Good news: Voting rights experts are ready to help.

On two separate nights, young attorneys with the Philadelphia Bar Association will run a legal hotline to answer any and all legal questions about the November general election.

The first session is Wednesday, Sept 16., and the second Wed. Oct 8. Each runs from 5 p.m. to 7 p.m. Call 215-238-6333 to get connected.

Hillary Ladov, chair of the Young Lawyers Division of the Philadelphia Bar Association, said it’s important that both sessions happen before Pa.’s Oct. 19 voter registration deadline.

“There’s a lot of confusion right now,” Ladov said. “Understandably so.”

Philadelphia election officials have been inundated with calls, too.

Deputy City Commissioner Nick Custudio said callers routinely ask about the status of their voter registration application and/or the status of their mail-in ballot application. You can go to votespa.com to easily look up the status of both, but for those who may not have internet access, calling is the only option.

“Yesterday we came in and there were over 100 voicemails,” Custodio said, referring to Monday morning. “We kept the office open over the weekend and still had that many.”

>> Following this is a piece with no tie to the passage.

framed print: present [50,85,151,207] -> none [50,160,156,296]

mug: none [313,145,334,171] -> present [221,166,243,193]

The volunteer lawyers at the bar will be trained ahead of the hotline sessions. Community organization partners have provided them with feedback on the common anxieties and questions from voters all over the city.

“We anticipate a lot of questions about how to register to vote,” Ladov said, “but also how to apply for mail-in or absentee ballot, what to expect on Election Day, what to do if they have difficulty voting on Election Day or see somebody else who has difficulty voting.”

The Philadelphia Bar has hosted pro bono hotlines in the past. Sometimes they offer free legal advice on general topics, but those with a niche focus like landlord-tenant issues or employment law tend to the most popular, Ladov said.

It’s not just older people or those without an internet connection who call, she added. Age range and demographics of people ranges from session to session.

“It’s easy to click through a website, but it can also be difficult if you get lost in the rabbit hole of information,” Ladov said. “Sometimes it’s easier to have someone walk through it with you.”